Version-Release number of selected component (if applicable):
This is the last thing you see on the console.
ksign: Installing public key data
- Added public key FD6F1B13E15862F9
- User ID: Red Hat, Inc. (Kernel Module GPG key)
- Added public key D4A26C9CCD09BEDA
- User ID: Red Hat Enterprise Linux Driver Update Program <firstname.lastname@example.org>
Block layer SCSI generic (bsg) driver version 0.4 loaded (major 252)
io scheduler noop registered
io scheduler anticipatory registered
io scheduler deadline registered
io scheduler cfq registered (default)
System should boot
After spending a couple of days on this, I am going to close it out as broken hardware. I have debugged the hangs to one of the various pci_config_read or pci_config_write.
According to our pci/e guys, the system should never hang on a read, possibly a write but unlikely on the particular write I noticed. Granted the system always seems to hang on the particular pcie port all the time, just adding in a couple of printks allows the system to boot fine. This leads me to believe it is a system timing issue.
This machine is an Intel whitebox that is no long supported.
Yeah, it is a regression from 6.1, but to properly enable APEI support, the PCIe intialization had to be re-done to accomodate the support. This change pokes registers a little differently.
I hit hangs on a pci_config_write in pcibios_set_master
I hit hangs on a pci_config_read in PCI_COMMAND
I hit hangs on a couple of pci_config_reads while configuring interrupts that I didn't feel like tracking down.
This is just wasting my time on a broken machine that is no longer supported.

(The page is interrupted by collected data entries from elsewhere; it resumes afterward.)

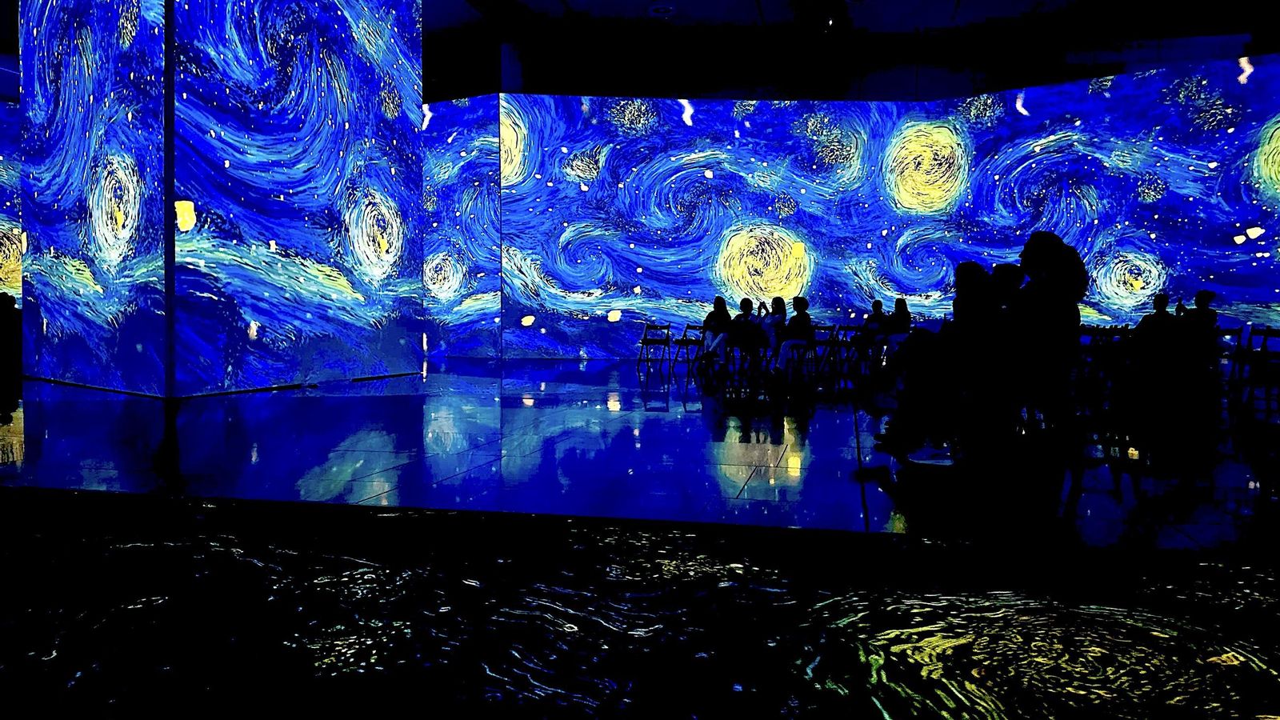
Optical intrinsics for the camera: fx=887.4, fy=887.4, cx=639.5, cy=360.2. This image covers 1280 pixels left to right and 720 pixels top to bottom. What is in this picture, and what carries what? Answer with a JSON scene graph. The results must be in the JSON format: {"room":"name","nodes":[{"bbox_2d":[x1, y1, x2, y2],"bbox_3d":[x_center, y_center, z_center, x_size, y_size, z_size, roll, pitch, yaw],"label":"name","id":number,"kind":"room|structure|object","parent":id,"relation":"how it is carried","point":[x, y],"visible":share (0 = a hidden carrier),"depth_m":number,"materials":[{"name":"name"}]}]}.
{"room":"museum","nodes":[
{"label":"museum","id":0,"kind":"room"},
{"bbox_2d":[0,99,22,306],"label":"wall","id":1,"kind":"structure","parent":0,"point":[1,202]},
{"bbox_2d":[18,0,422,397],"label":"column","id":2,"kind":"structure","parent":0,"point":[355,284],"depth_m":9.58,"materials":[{"name":"blue"}]},
{"bbox_2d":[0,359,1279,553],"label":"floor","id":3,"kind":"structure","parent":0,"point":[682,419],"depth_m":5.15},
{"bbox_2d":[0,292,22,373],"bbox_3d":[-8.453,-0.358,11.751,0.633,1.081,0.559,0,2,-9],"label":"person","id":4,"kind":"object","parent":3,"relation":"on","point":[10,305],"visible":0.92,"depth_m":11.67},
{"bbox_2d":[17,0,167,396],"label":"wall panel","id":5,"kind":"object","parent":3,"relation":"on","point":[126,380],"visible":0.88,"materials":[{"name":"blue"}]},
{"bbox_2d":[421,95,499,358],"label":"panel","id":6,"kind":"object","parent":3,"relation":"on","point":[482,307],"visible":0.43,"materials":[{"name":"blue"}]},
{"bbox_2d":[636,322,671,373],"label":"folding chair","id":7,"kind":"object","parent":3,"relation":"on","point":[642,344],"visible":0.99,"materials":[{"name":"black"}]},
{"bbox_2d":[672,323,703,376],"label":"folding chair","id":8,"kind":"object","parent":3,"relation":"on","point":[688,360],"visible":0.93,"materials":[{"name":"black metal"}]},
{"bbox_2d":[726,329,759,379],"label":"folding chair","id":9,"kind":"object","parent":3,"relation":"on","point":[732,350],"visible":0.53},
{"bbox_2d":[727,297,758,371],"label":"person","id":10,"kind":"object","parent":9,"relation":"on","point":[742,302],"visible":0.93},
{"bbox_2d":[756,296,787,374],"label":"person","id":11,"kind":"object","parent":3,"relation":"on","point":[778,300],"visible":0.89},
{"bbox_2d":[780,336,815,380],"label":"folding chair","id":12,"kind":"object","parent":3,"relation":"on","point":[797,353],"visible":0.67,"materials":[{"name":"metal"}]},
{"bbox_2d":[772,296,814,378],"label":"person","id":13,"kind":"object","parent":12,"relation":"on","point":[783,358],"visible":0.95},
{"bbox_2d":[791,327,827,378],"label":"folding chair","id":14,"kind":"object","parent":3,"relation":"on","point":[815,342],"visible":0.79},
{"bbox_2d":[807,324,835,376],"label":"folding chair","id":15,"kind":"object","parent":3,"relation":"on","point":[825,342],"visible":0.91,"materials":[{"name":"black"}]},
{"bbox_2d":[828,324,859,376],"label":"folding chair","id":16,"kind":"object","parent":3,"relation":"on","point":[846,342],"visible":0.97,"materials":[{"name":"black metal"}]},
{"bbox_2d":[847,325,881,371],"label":"folding chair","id":17,"kind":"object","parent":3,"relation":"on","point":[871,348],"visible":0.77,"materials":[{"name":"black"}]},
{"bbox_2d":[859,299,888,364],"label":"person","id":18,"kind":"object","parent":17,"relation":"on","point":[876,307],"visible":0.89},
{"bbox_2d":[880,297,912,362],"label":"person","id":19,"kind":"object","parent":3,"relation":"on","point":[903,312],"visible":0.76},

Closing it out before I waste more time better spent elsewhere.
Do we know what is the last kernel that did work on the system?
I believe it is -178.el6 and that the APEI changes to the PCIe root bridge probably caused the problem.
I just uncheck'd the private field of comment 3. Not sure why I did that. There is a workaround that I forgot to mention 'pci=noaer' and 'pcie_ports=compat' successfully worked around the problem.
Thanks Don. Makes sense to me.
>This machine is an Intel whitebox that is no long supported. (Comment #3)
On ProLiant DL165 G7, this problem happens too. Though the workarond
('pci=noaer' and 'pcie_ports=compat' ) works well, our customer expect
that this issue be fixed in the future release.
(In reply to comment #7)
> >This machine is an Intel whitebox that is no long supported. (Comment #3)
> On ProLiant DL165 G7, this problem happens too. Though the workarond
> ('pci=noaer' and 'pcie_ports=compat' ) works well, our customer expect
> that this issue be fixed in the future release.
You will have to open a new bugzilla for that issue. The issue here seemed to be broken hardware, which was caused by software enabling features in the hardware. There isn't much we can do in that case except for those workarounds.
The ProLiant should be a working box though, so I wouldn't be surprised if that issue is something different.